**Excerto do texto:**

--------------------------------------------------

CLÁUDIA SOUSA PEREIRA
Lara não é nome de
tempestade
Lara
não é nome de tempestade, é o nome da menina de dois anos vítima mortal de
violência doméstica, das nove que já se contabilizaram só este ano em Portugal.
Como no anúncio que passa nas televisões, tão chocante quanto o tema e em que
se encena um julgamento a um confesso criminoso por violência a uma idosa,
muitos somos os cúmplices destas situações, com desfechos mais ou menos graves.
Quem nunca ouviu dentro de uma casa vizinha, ou de um carro estacionado, uma
discussão mais acesa entre duas pessoas e cuja, ainda assim, intimidade que as
parecia proteger nos impediu que interrompêssemos a perguntar se estava tudo
bem, quanto mais a comunicar eventual ocorrência à autoridade mais acessível?

--------------------------------------------------

**Dados fornecidos:**
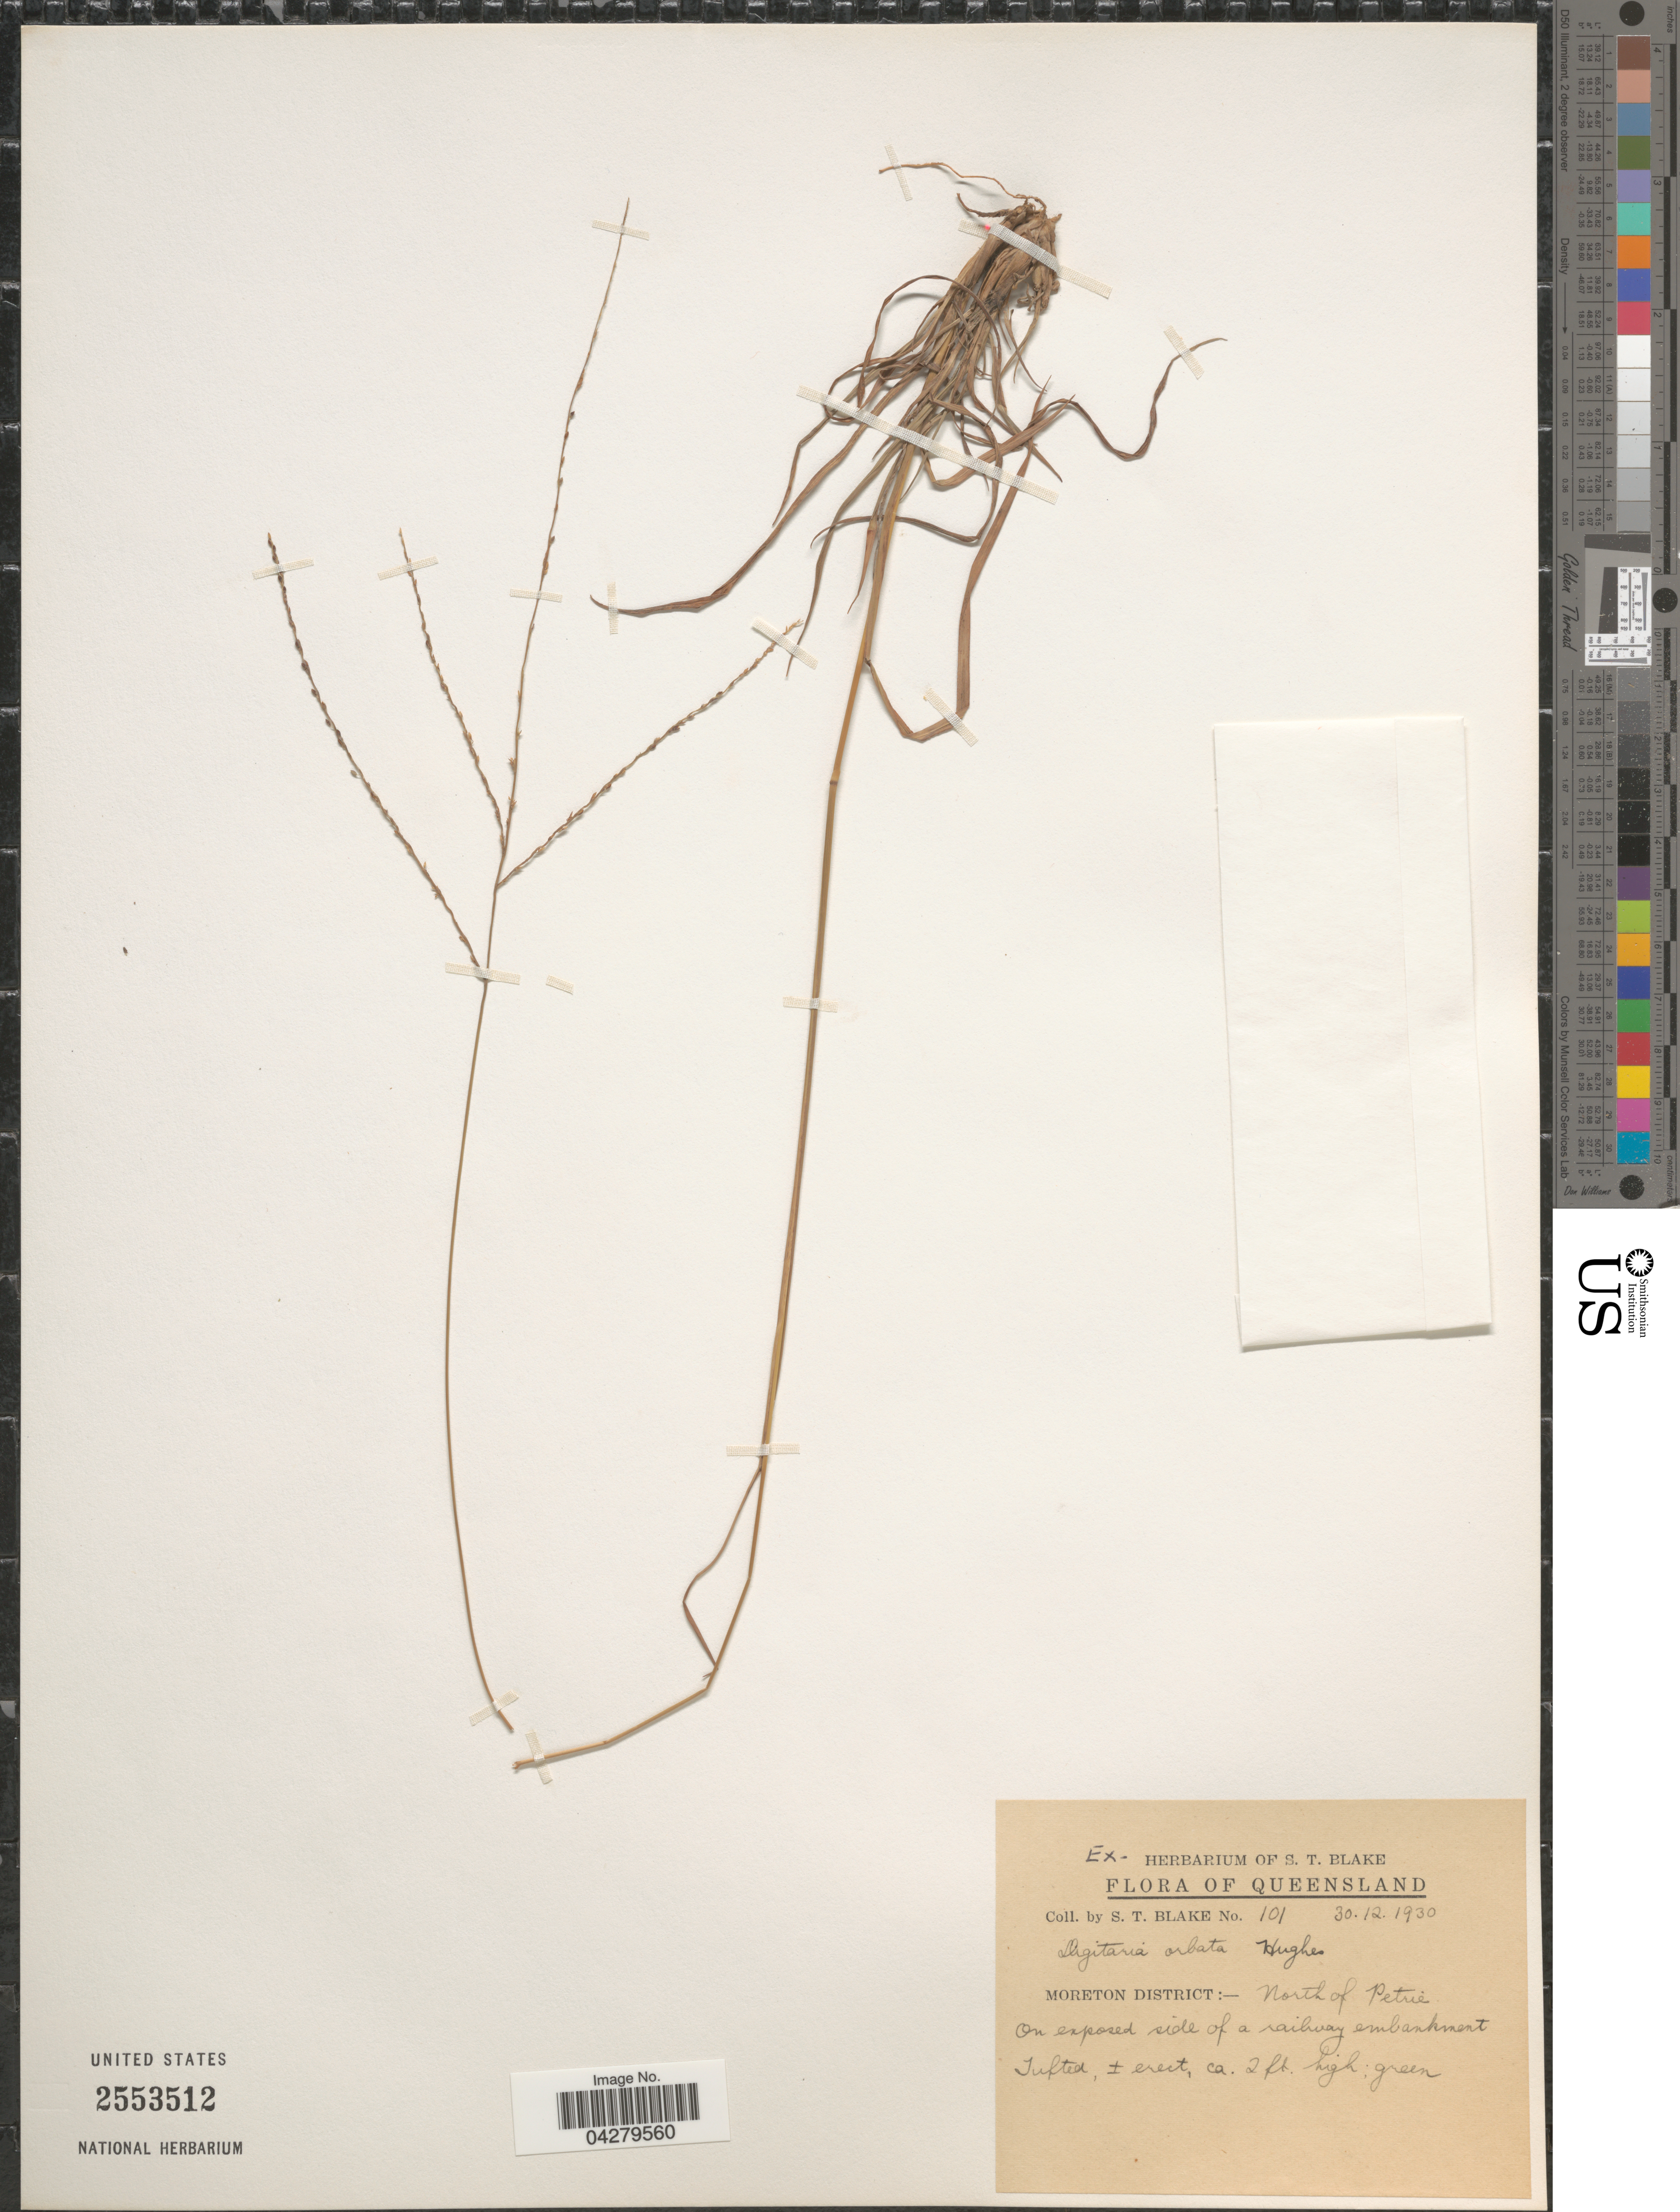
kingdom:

--------------------------------------------------

Reescreva o trecho do texto que começa com as palavras "Como no anúncio" e termina em "ou menos graves.", trocando "idosa" por "criança".

Como no anúncio que passa nas televisões, tão chocante quanto o tema e em que
se encena um julgamento a um confesso criminoso por violência a uma criança,
muitos somos os cúmplices destas situações, com desfechos mais ou menos graves.